About six million people with subprime credit scores are now at least 90 days past due on their payments. The outstanding subprime auto loan balances currently stand at a record $280.2 billion. In the fourth quarter of 2007, it was at a pre-Financial Crisis high of $249.5 billion.

This is troubling for a couple reasons. First, on a basic level, if cars are repossessed, people may not be able to get to work, get groceries, or do normal everyday things that help the U.S. economy chug along. That is currently the status of six million Americans. Keep in mind, this is just the number of people with their names on the loans; it doesn’t include the complete number of people this will affect. Many of those borrowers have partners, children, or other dependents.

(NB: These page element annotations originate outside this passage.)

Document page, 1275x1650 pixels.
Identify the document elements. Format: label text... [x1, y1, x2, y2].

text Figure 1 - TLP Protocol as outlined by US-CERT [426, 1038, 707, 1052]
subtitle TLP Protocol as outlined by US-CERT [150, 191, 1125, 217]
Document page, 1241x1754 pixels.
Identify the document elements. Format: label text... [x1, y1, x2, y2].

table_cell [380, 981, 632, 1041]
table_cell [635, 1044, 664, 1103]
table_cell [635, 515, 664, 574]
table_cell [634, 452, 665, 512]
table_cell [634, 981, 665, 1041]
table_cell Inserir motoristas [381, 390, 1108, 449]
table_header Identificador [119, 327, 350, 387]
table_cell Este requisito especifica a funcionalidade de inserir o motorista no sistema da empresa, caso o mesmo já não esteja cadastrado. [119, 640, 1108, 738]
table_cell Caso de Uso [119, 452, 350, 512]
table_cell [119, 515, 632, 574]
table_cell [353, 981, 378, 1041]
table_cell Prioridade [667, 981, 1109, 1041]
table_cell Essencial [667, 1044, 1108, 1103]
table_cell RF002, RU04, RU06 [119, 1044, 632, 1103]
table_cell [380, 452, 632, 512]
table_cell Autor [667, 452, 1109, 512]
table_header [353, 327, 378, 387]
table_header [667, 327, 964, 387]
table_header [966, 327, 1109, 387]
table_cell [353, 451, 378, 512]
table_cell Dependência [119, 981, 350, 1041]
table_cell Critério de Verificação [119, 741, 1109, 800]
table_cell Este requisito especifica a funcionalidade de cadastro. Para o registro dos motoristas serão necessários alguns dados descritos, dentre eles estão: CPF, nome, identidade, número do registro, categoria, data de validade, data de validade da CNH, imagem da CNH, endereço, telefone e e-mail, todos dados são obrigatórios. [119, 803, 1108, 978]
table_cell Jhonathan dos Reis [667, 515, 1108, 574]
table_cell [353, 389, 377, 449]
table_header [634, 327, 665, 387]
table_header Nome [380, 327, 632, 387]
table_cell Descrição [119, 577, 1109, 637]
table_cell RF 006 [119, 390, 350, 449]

2009 Subprime Mortgage Crisis a Distant Memory

Second, in a nod to the subprime mortgage crisis that helped send the U.S. into the Great Recession way back in 2009, lenders are repackaging these vulnerable auto loans as bond-like asset-backed high-yield securities.

Thanks to ballooning loan volume and soaring delinquencies, subprime auto securities could tank in much the same way that subprime mortgage bonds did before the financial crisis.

As a result, auto finance companies that specialize in subprime lending, as well as banks with exposure to subprime loans, will most likely take a serious hit to their auto loan portfolios.

After the financial crisis, mortgage lenders have been required to verify that applicants can repay their debt. This logic has not made its way to the auto industry. And it’s not as if lenders aren’t going to take advantage of this loophole. Subprime mortgage lending may have fallen since the financial crisis, but subprime auto lending has soared.

According to research from the Federal Reserve of New York, only 5.2% of auto loan applications were rejected in the 12 months ended June 2016. That is down sharply from 11.1% in the 12 months ended October 2015. (Source: “More Americans Falling Behind on Car Loan Payments, S&P Says,” Bloomberg, October 12, 2016.)

Admittedly, a meltdown in subprime auto lending will not send the U.S. tailspinning into another Great Recession like subprime mortgage lending did. After all, it’s easier to repossess a car and sell it than a distressed house.

And yet, the Fed staff is still sounding the alarm. It’s hard not to see a comparison between subprime auto loans and subprime mortgages. Like the Fed, investors should keep a close watch on auto loan delinquency rates.